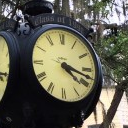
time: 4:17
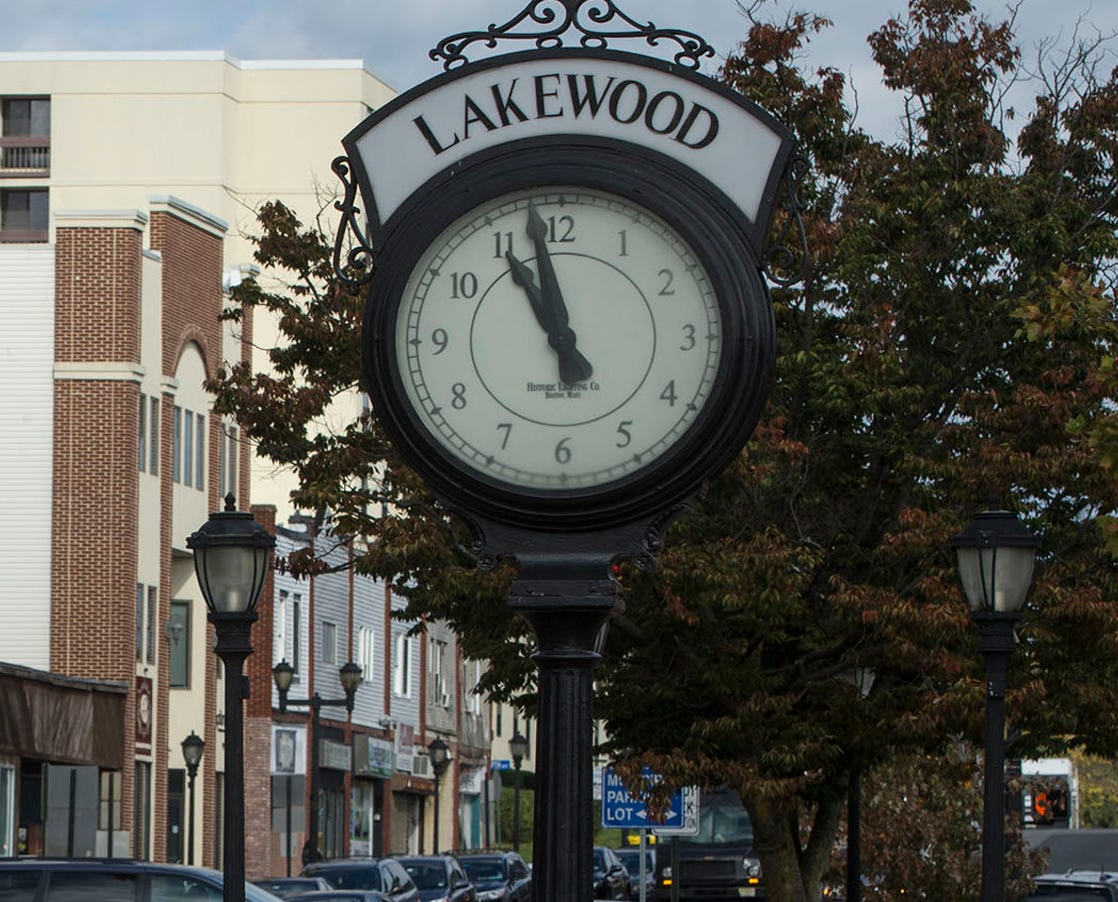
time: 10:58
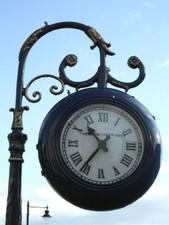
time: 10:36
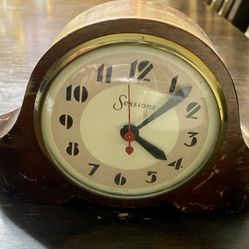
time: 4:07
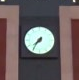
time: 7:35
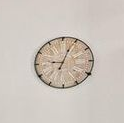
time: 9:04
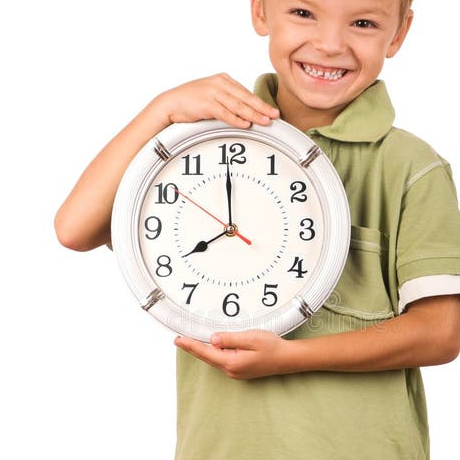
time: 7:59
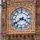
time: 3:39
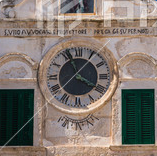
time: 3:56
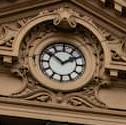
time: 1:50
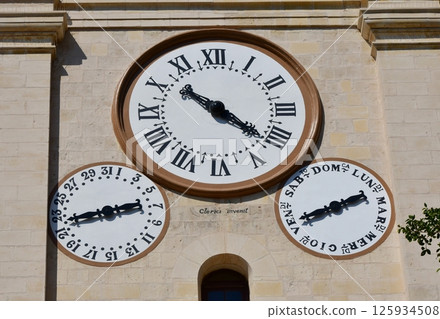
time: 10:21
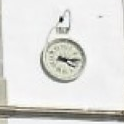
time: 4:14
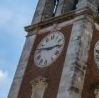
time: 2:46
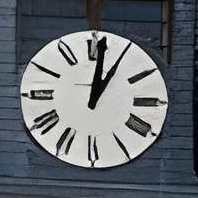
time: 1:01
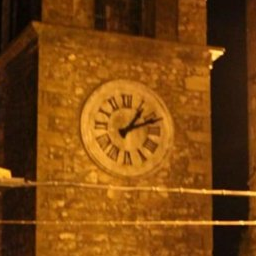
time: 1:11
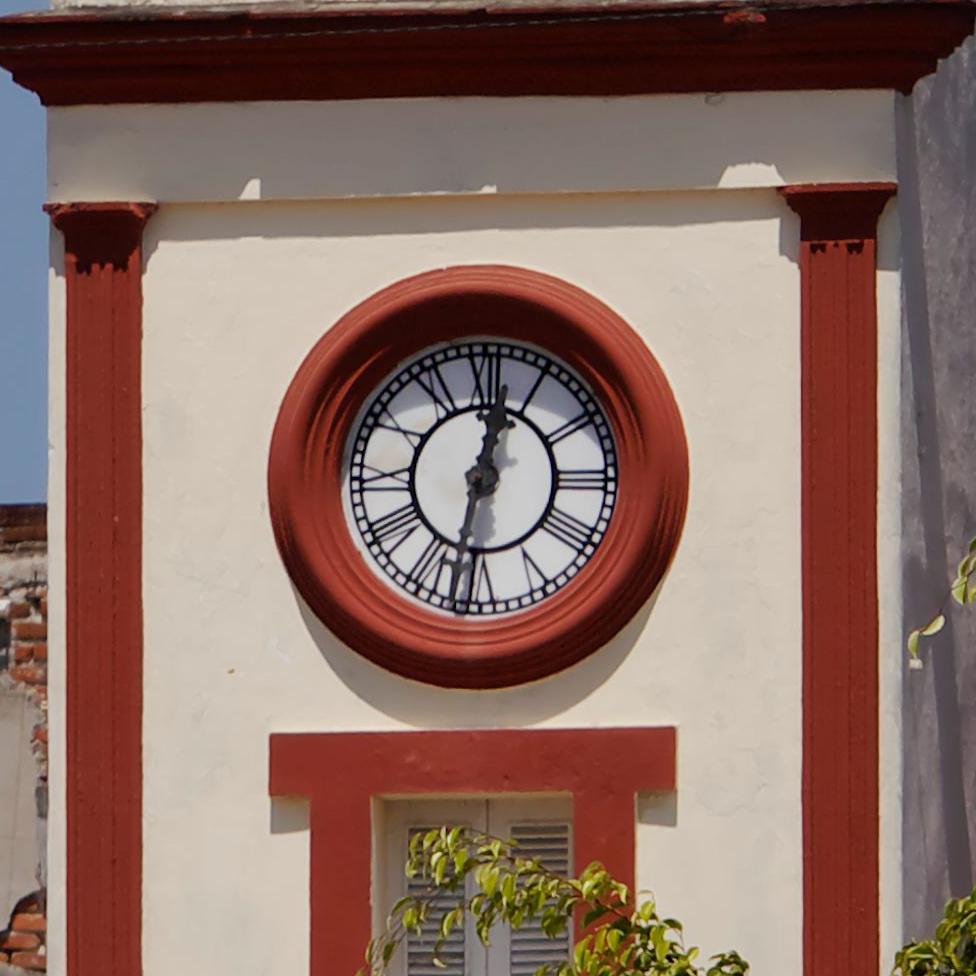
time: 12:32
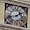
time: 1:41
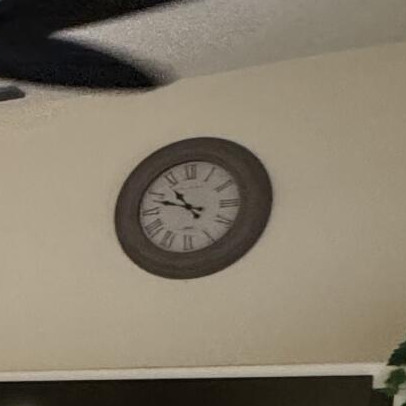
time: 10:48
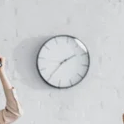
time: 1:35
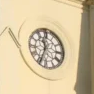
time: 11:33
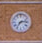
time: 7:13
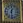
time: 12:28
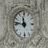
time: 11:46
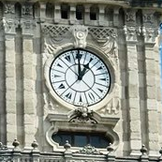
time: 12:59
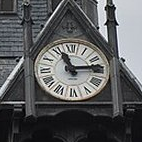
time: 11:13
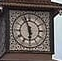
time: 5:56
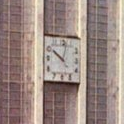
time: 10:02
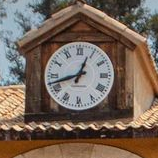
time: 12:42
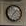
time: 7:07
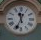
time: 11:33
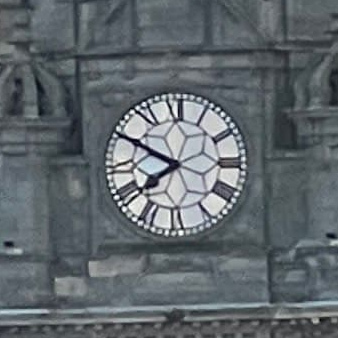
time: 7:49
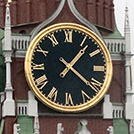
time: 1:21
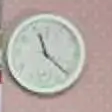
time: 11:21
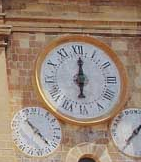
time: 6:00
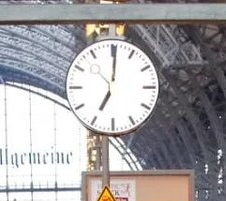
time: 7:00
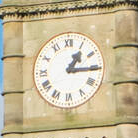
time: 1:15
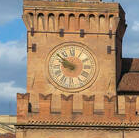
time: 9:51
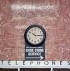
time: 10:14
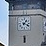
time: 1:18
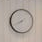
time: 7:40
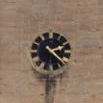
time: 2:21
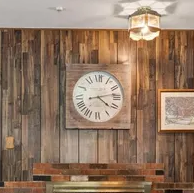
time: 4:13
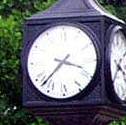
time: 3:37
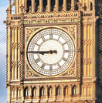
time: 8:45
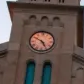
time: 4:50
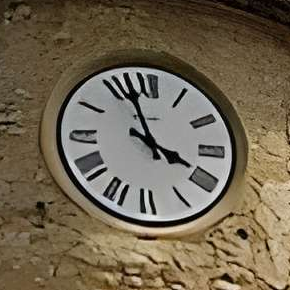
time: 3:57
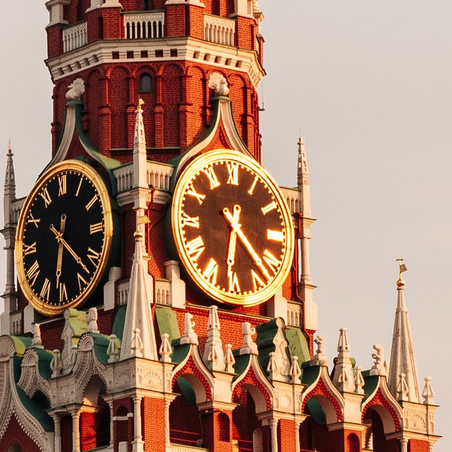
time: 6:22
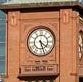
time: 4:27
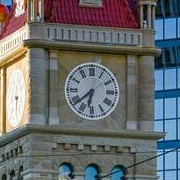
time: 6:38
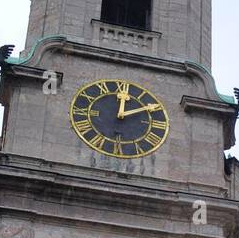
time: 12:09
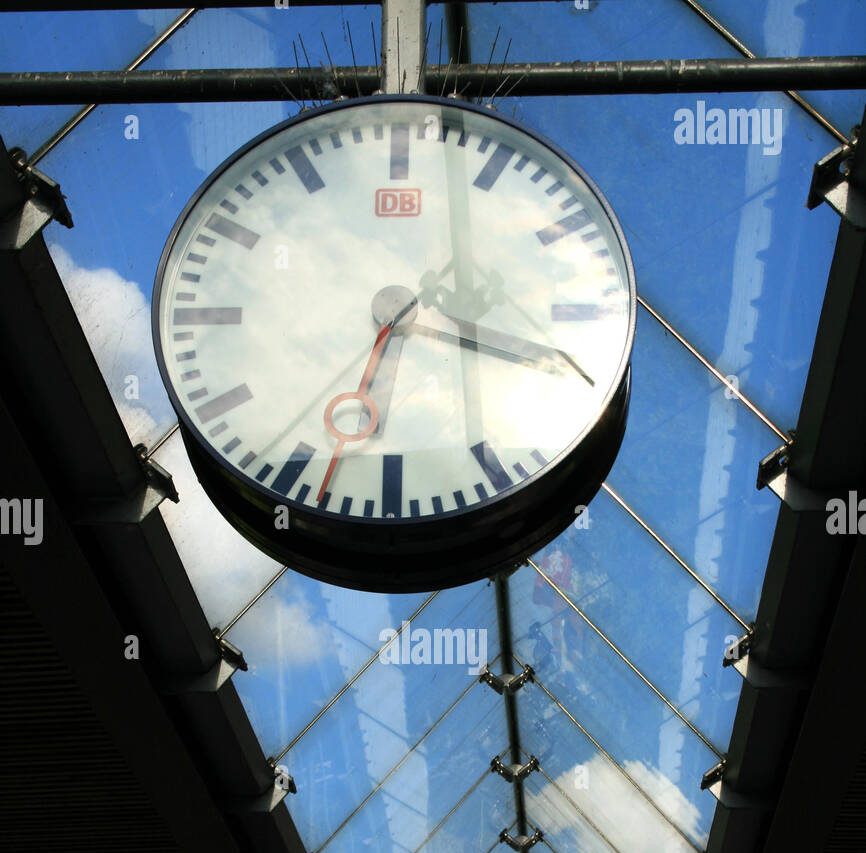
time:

------------------------

▶ [The task] Please change every "time" in the records above to "reading" and give the lines again with nothing else altered. Leave the pictures out of your answer.

▶ [Complete response]
reading: 4:17
reading: 10:58
reading: 10:36
reading: 4:07
reading: 7:35
reading: 9:04
reading: 7:59
reading: 3:39
reading: 3:56
reading: 1:50
reading: 10:21
reading: 4:14
reading: 2:46
reading: 1:01
reading: 1:11
reading: 12:32
reading: 1:41
reading: 10:48
reading: 1:35
reading: 11:33
reading: 7:13
reading: 12:28
reading: 11:46
reading: 12:59
reading: 11:13
reading: 5:56
reading: 10:02
reading: 12:42
reading: 7:07
reading: 11:33
reading: 7:49
reading: 1:21
reading: 11:21
reading: 6:00
reading: 7:00
reading: 1:15
reading: 9:51
reading: 10:14
reading: 1:18
reading: 7:40
reading: 2:21
reading: 4:13
reading: 3:37
reading: 8:45
reading: 4:50
reading: 3:57
reading: 6:22
reading: 4:27
reading: 6:38
reading: 12:09
reading:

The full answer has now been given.